Please pick out every line below that contains the string "defence", and copy each of those lines in full.
::: Data supplied :::
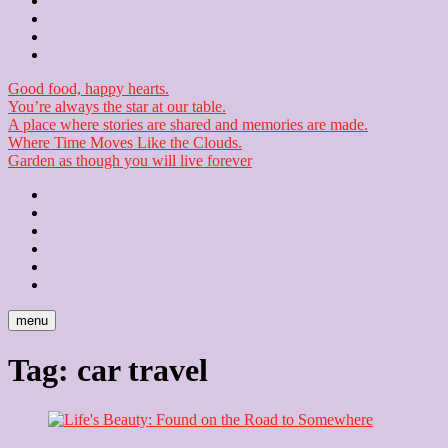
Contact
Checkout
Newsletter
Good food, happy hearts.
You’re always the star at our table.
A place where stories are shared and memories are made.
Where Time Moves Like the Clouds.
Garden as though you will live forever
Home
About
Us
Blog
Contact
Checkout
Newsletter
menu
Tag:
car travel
:::
::: Data supplied :::
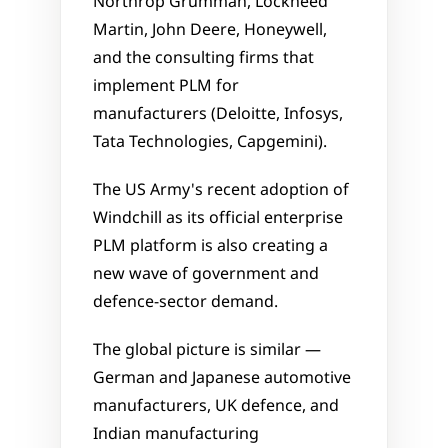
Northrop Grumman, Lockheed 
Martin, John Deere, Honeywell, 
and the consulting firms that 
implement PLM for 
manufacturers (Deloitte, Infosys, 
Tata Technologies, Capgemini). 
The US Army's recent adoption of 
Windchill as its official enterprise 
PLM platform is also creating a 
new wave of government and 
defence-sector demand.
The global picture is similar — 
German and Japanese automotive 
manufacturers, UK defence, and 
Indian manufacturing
:::
::: Data supplied :::
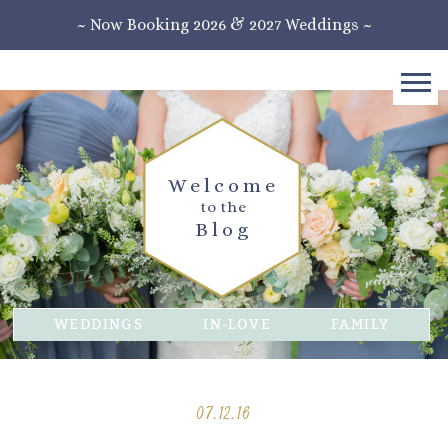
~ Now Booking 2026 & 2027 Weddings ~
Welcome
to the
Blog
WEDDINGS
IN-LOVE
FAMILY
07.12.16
:::
## Your solution:
defence-sector demand.
manufacturers, UK defence, and 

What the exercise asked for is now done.